Важно отличать внутреннее от внешнего.
Некоторые старики полагают, что мир стоит на грани окончательного растления и близок к своему естественному концу. Но так ли это? Или к концу близок лишь их организм?
Я сам, припоминая былые и нынешние помыслы и фантазии, не могу отделаться от впечатления, что человечество и мир в целом были лучше, когда мне было девятнадцать лет. Были не столь безнадёжны. Но так ли это? Не думаю.
То же верно и по отношению к Истории в целом.
Когда я читаю произведения писателей начала или середины двадцатого века, вроде того же Клиффорда Саймака, и пытаюсь смотреть на нас-нынешних их глазами - их-тогдашних - у меня возникает ощущение, что все мы просто сошли с ума. И не лечимся. В двадцатом веке люди хотя бы пытались лечиться, создавая проекты политических и религиозных утопий, но теперь мы говорим "Утопий нам не надо".
Лекарство слишком горькое?
Нужна ли человечеству утопия - может быть поставлено под сомнение. Правда, я бы также поставил под сомнение, нужна ли человечеству вечная и непрекращающаяся кровавая мясорубка. Тогда уж действительно захочется верить в лозунги тех, кто говорит: "Ничто не вечно" - поскольку гибель человечества по крайней мере позволит ему отдохнуть от этой бойни.

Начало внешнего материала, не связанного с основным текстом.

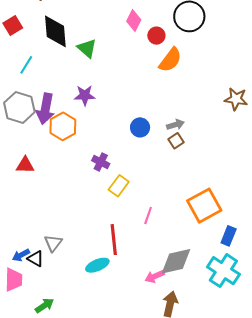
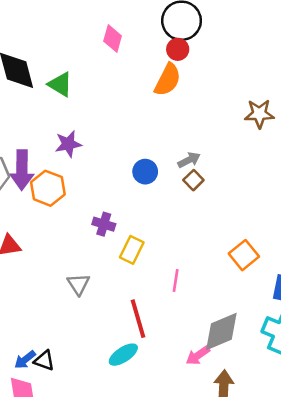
red circle: (156, 36) -> (178, 49), moved
orange square: (204, 206) -> (244, 255), size x0.7
gray triangle: (53, 243) -> (78, 284), moved

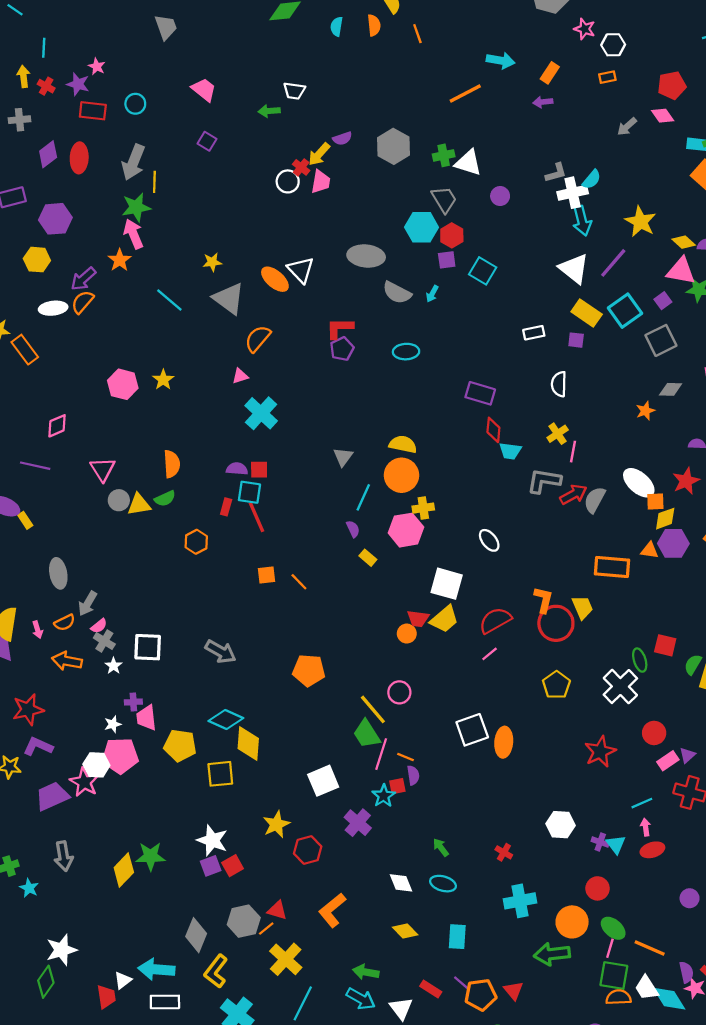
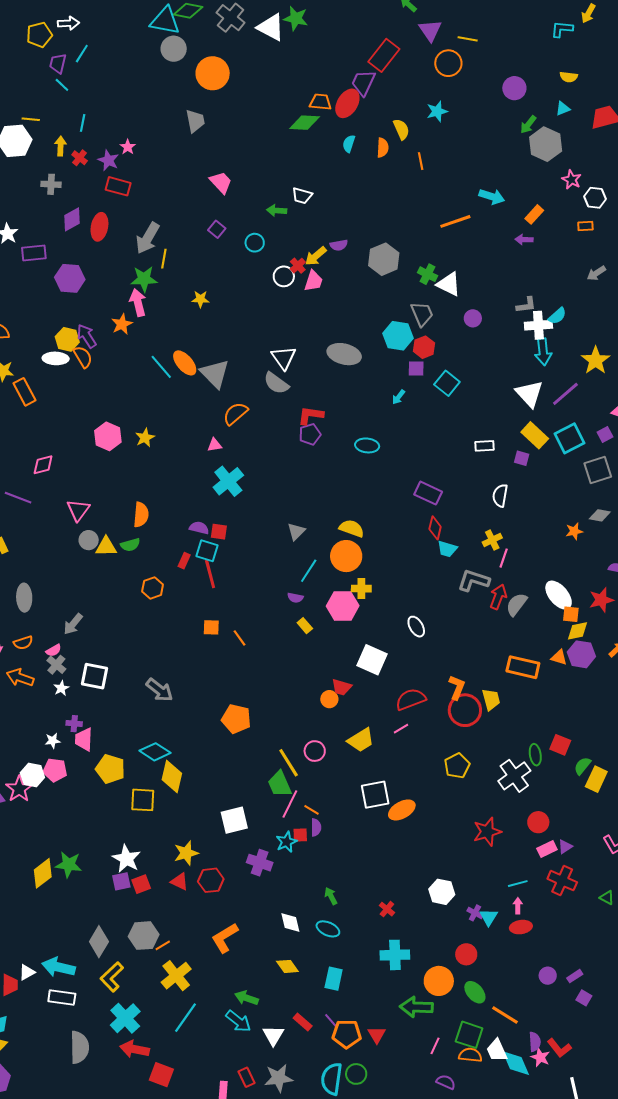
cyan circle: (135, 104) -> (255, 243), moved
green cross: (444, 155) -> (428, 274), turned 30
yellow hexagon: (37, 260) -> (67, 339), moved
yellow star: (212, 262) -> (200, 299), moved
purple arrow: (83, 279) -> (87, 336), turned 90
orange ellipse: (275, 279) -> (185, 363), moved
gray semicircle: (397, 293) -> (276, 383), moved
orange semicircle: (82, 302) -> (83, 357), turned 100
red arrow: (573, 494) -> (498, 597), turned -50
purple semicircle: (353, 529) -> (295, 598), turned 119
gray arrow: (88, 603) -> (73, 624), moved
yellow trapezoid: (444, 619) -> (361, 740), moved
orange ellipse: (504, 742) -> (402, 810), turned 48
pink pentagon: (120, 756) -> (55, 770), size x0.7
purple cross: (358, 823) -> (260, 863), turned -30
red triangle: (277, 910) -> (180, 882), moved
pink line: (610, 948) -> (435, 1046), moved

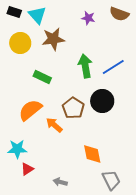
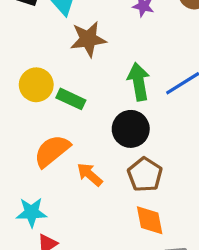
yellow circle: (20, 43) -> (36, 85), moved
black circle: (102, 101) -> (131, 129), moved
brown pentagon: (73, 108) -> (145, 175), moved

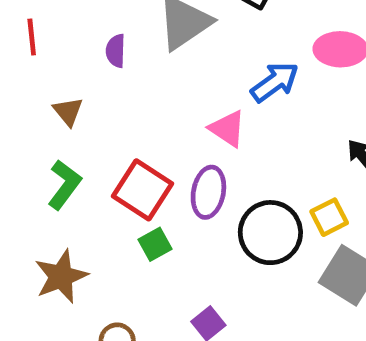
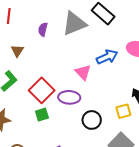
purple ellipse: (208, 192) -> (69, 97), turned 70
yellow square: (329, 217) -> (123, 111), moved
black circle: (270, 233) -> (92, 120), size x0.7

Можно заявить, что человечеству в целом вообще ничего не нужно. Человечество в целом - субъект виртуальный.
Реально существуют лишь отдельные индивидуумы.
Но тогда возникает два вопроса: "Как быть с теми отдельными индивидуумами, которые хотели бы именно утопии для человечества?" и "Как быть с проблемой смысла жизни, который для человека как для существа общественного реализуется лишь на уровне сопричастности к целому?"
"Утопия - это слабость. Проблемы дают силу" - вкрадчиво шепчут чужие голоса в моей голове.
Это весомый аргумент.
При последовательном его проведении, однако, возникает проблема "Доколе?", аналогичная кризису человека, жертвующего всеми своими возможностями ради некоего абстрактного будущего, которое никак не наступает. Иными словами, зачем нам сила? Зачем, если мы будем продолжать всю бездну тысячелетий находиться внутри вращающейся мясорубки? Для выживания? Всего лишь для выживания?
Тогда вновь обретает силу вопрос о смысле жизни. Зачем нам выживание, если утопия недостижима? Если мы подобны цветку, всю жизнь тянувшемуся к источнику света и вдруг обнаружившему, что этот источник лишь мерещился ему? Зачем всё время рваться вперёд, если в итоге так никогда и не представится возможности присесть и отдохнуть?
Возможно, нам следует научиться отдыхать "по пути"? Найти способ "расслабиться и получить удовольствие" внутри самой мясорубки?
Это тоже было бы утопией в некотором роде.
Есть свойство, по которому можно раз и навсегда отличить благородного человека. Благородный человек воспринимает любое несчастье как расплату за собственные грехи. Он винит лишь себя, какое бы горе его ни постигло.
Если изменила любимая, благородный человек говорит:
- Я был невнимателен и груб. Подавлял ее индивидуальность, Не замечал ее проблем. Оскорблял ее чувства. Я сам толкнул ее на этот шаг.
Если друг оказался предателем, благородный человек говорит:
- Я раздражал его своим мнимым превосходством. Высмеивал его недостатки. Задевал его амбиции. Я сам вынудил его к предательству...
С.Довлатов. Ремесло
Прекрасно, не правда ли?
Но почему тогда, чем дальше, тем больше мне кажется, что это интеллигентское благодушие заводит только в тупик?
Когда, скажите мне, откуда мы узнали, что раз человек делает другому плохо, - это непременно значит, что у него сильная душевная боль? С какого перепугу злоба и агрессия стали признаками бессилия и страха? Почему унижающий и топчущий другого считается обладателем ореола детских травм и недопонимания?
Может, все проще гораздо? И это обыкновенная распущенность, нежелание хоть на минуту подумать не о своих детских травмах, страхе и бессилии, а о другом – который рядом? И почувствовать, наконец, ответственность – за слова, которые говорим, за дела, которые делаем. И за то, что так не сказали и не сделали, а надо было бы. Потому что пусть в редкие, бесконечно редкие минуты, но человек должен подняться над собой. И может - если только ему заранее не подсунули под задницу подушку более благородные собратья.